India has taken extreme reprisals against Pakistan for the part the Islamic republic is alleged to have played in recent violence in Jummu & Kashmir. As if to compensate, the Saudi Crown Prince Mohammed bin Salman has today promised a $20bn investment to shore up Pakistan's economy. There is a grave danger that these two Commonwealth nations could become embroiled in a Hindu-Muslim conflict, which has implications for these communities in the UK. There are also economic implications if India goes to war. One hopes that the UK government - and possibly the Palace - will work behind the scenes to reduce the tension.

He spoke truth to power

There will be more complete obituaries of the great back-bencher Paul Flynn, so I will add just two sidelights. He was a long-standing fighter for the liberalisation of our illogical drug laws, along with Liberal Democrat Chris Davies.
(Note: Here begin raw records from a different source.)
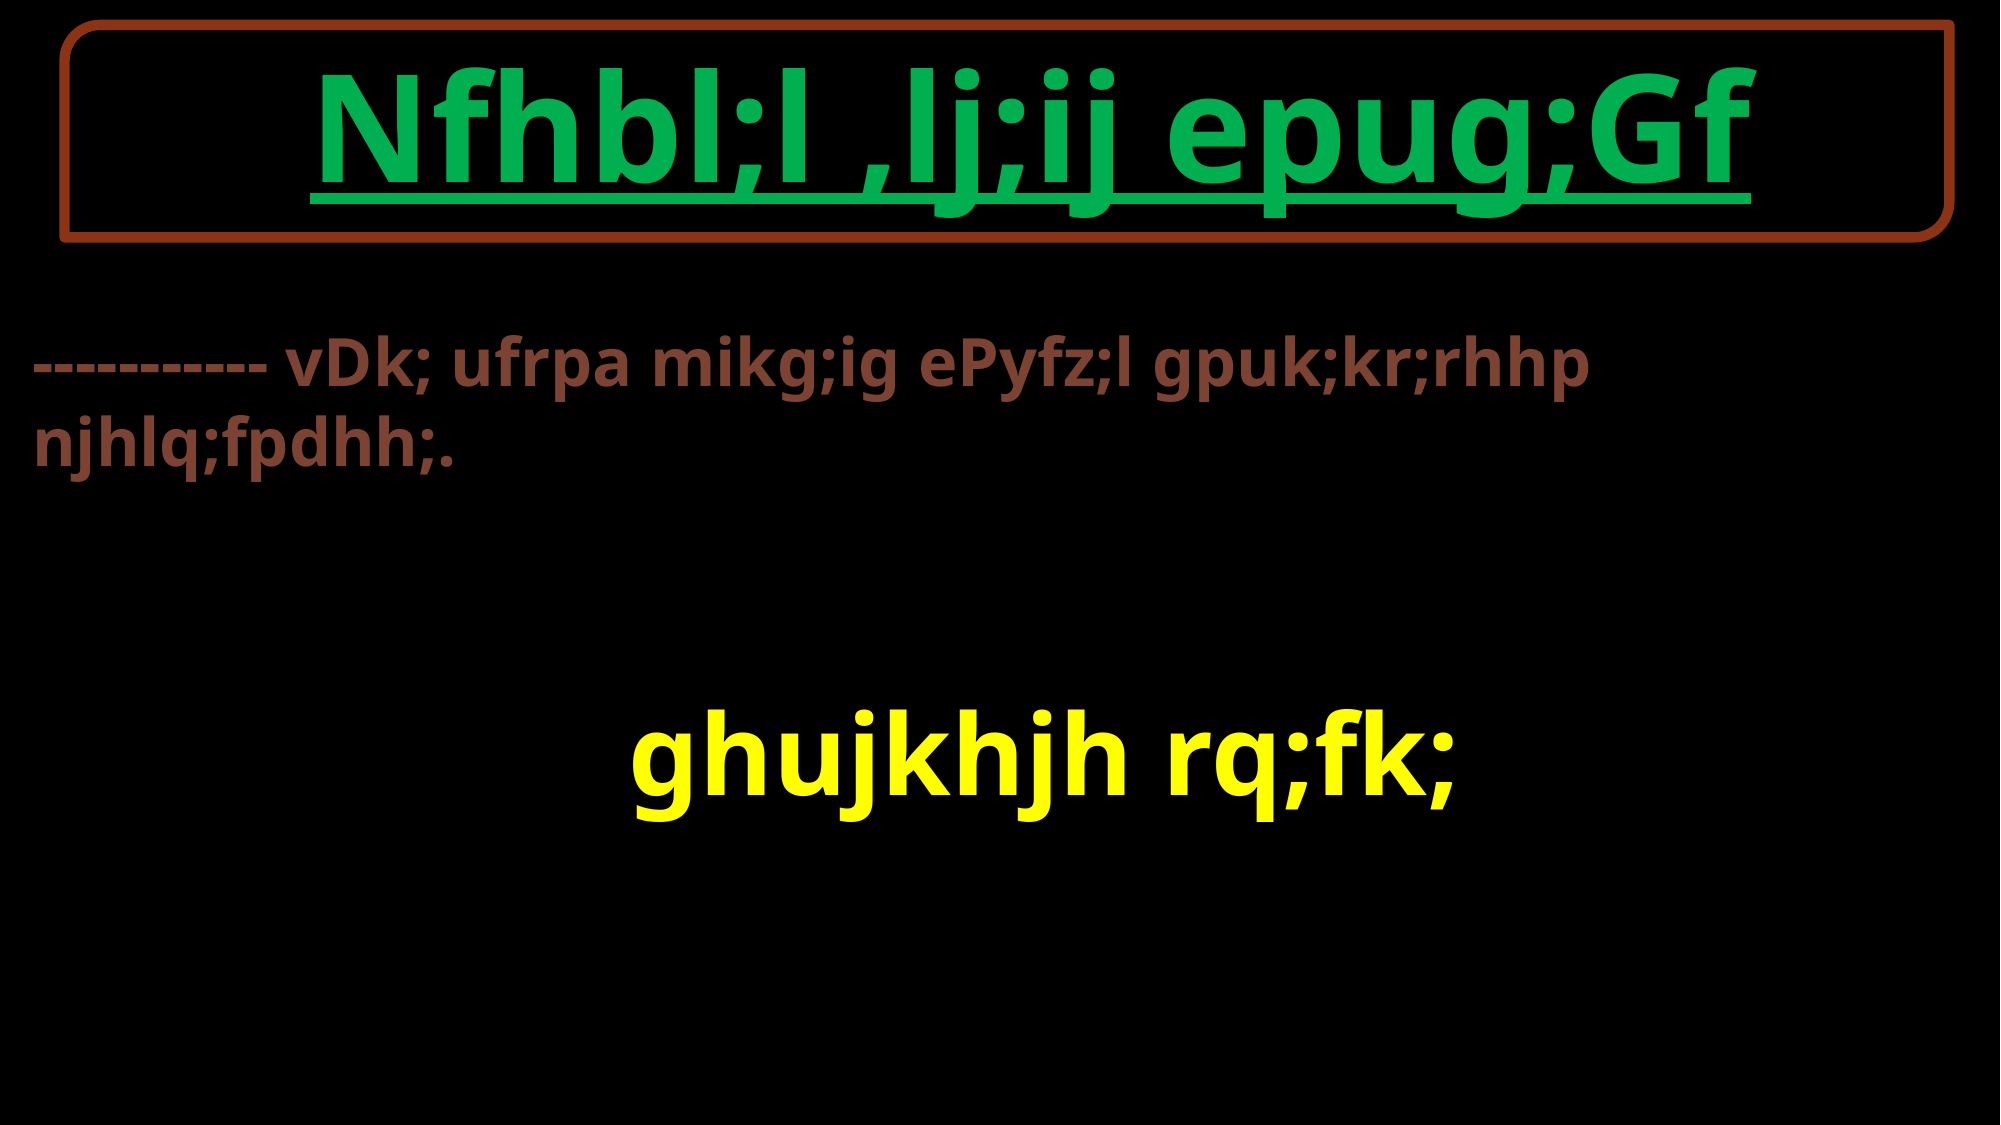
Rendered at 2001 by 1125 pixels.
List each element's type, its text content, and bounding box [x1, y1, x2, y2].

text_box Nfhbl;l ,lj;ij epug;Gf [174, 24, 1886, 220]
text_box [63, 23, 1951, 239]
list ----------- vDk; ufrpa mikg;ig ePyfz;l gpuk;kr;rhhp njhlq;fpdhh;. [11, 312, 1989, 774]
list ghujkhjh rq;fk; [324, 675, 1758, 835]
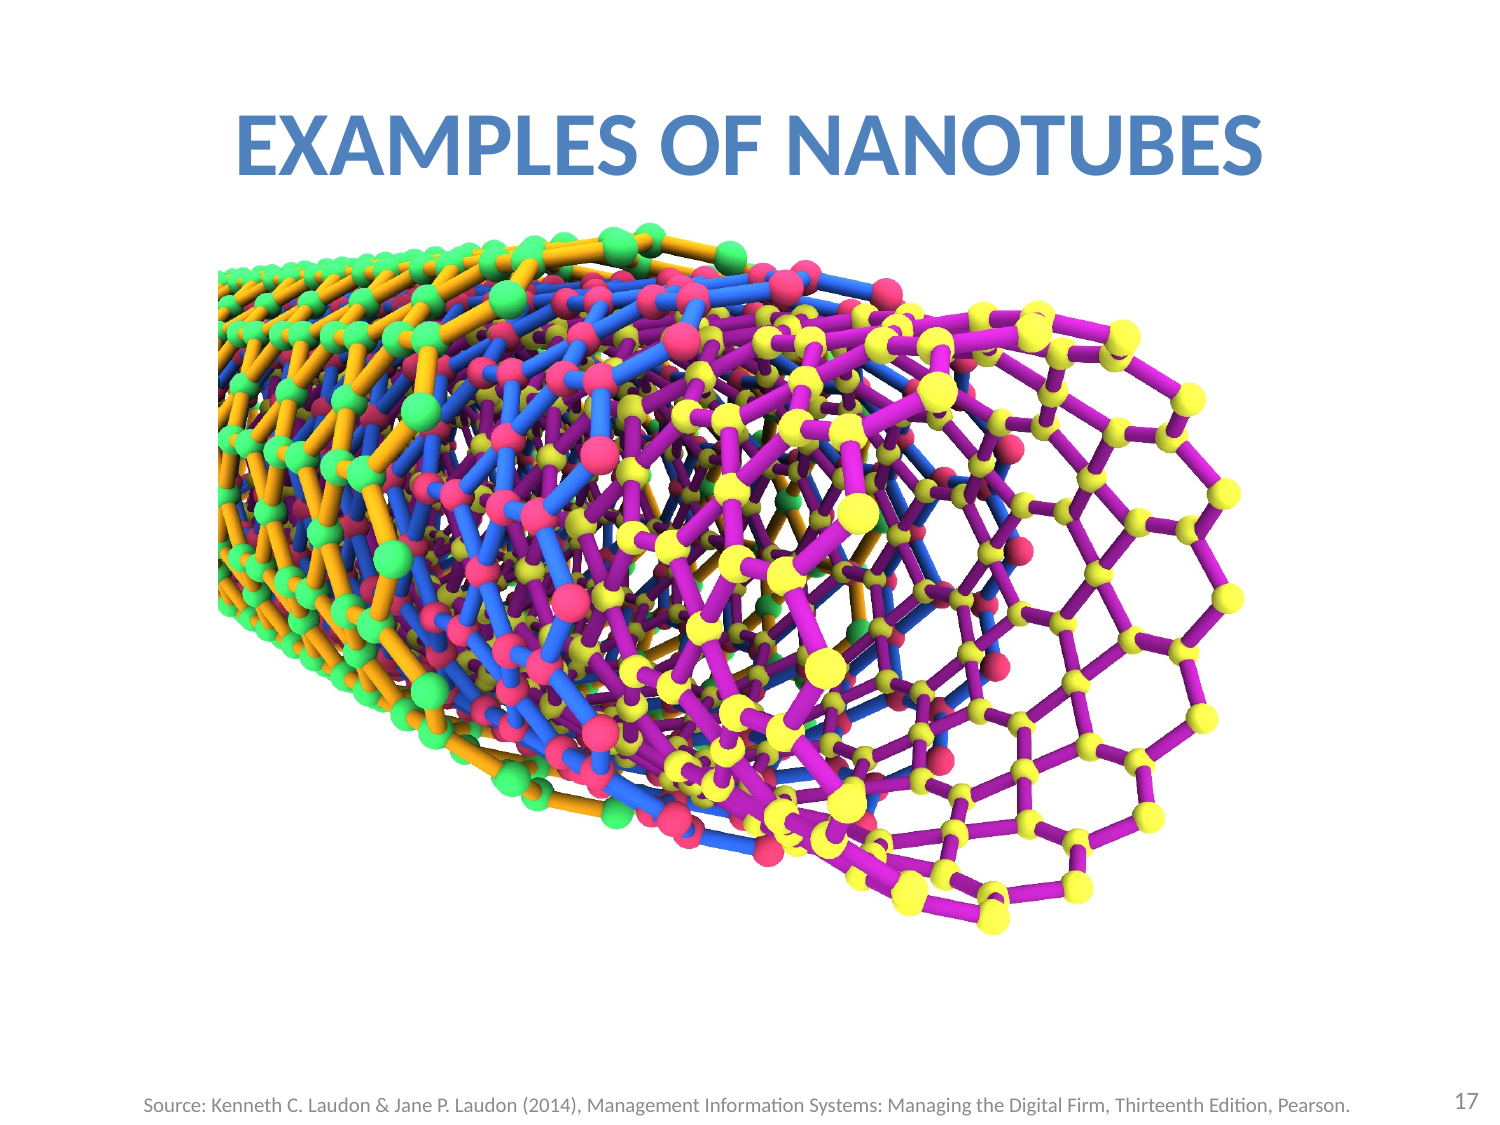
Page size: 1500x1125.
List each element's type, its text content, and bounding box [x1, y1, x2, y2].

He was also one of the earliest MPs to write his own blog, and an amusing and insightful one it was, too. Originally called "lions led by donkeys" if I recall correctly  (or possibly "dragons led by poodles", the title of one of his books), it was later revamped with a regrettably more conventional title. I see he was still contributing to it in July of last year, though he was becoming increasingly frail. The first entry of the re-launch sums up his wit and his attitude to politics.

Sunday, 17 February 2019

Second only to Bernie Madoff

On 17th February 2009, US federal agents raided the banking offices of the Stanford International Bank. "Sir" Allen Stanford  (the title was conferred on him by Antigua) was charged with operating a massive Ponzi scheme, second only in its extent to that of Bernie Madoff, and convicted three years later.

Stanford had sponsored a number of cricket events in the West Indies. So far as I can discover, none of the prize money was awarded, or returned if it had been awarded.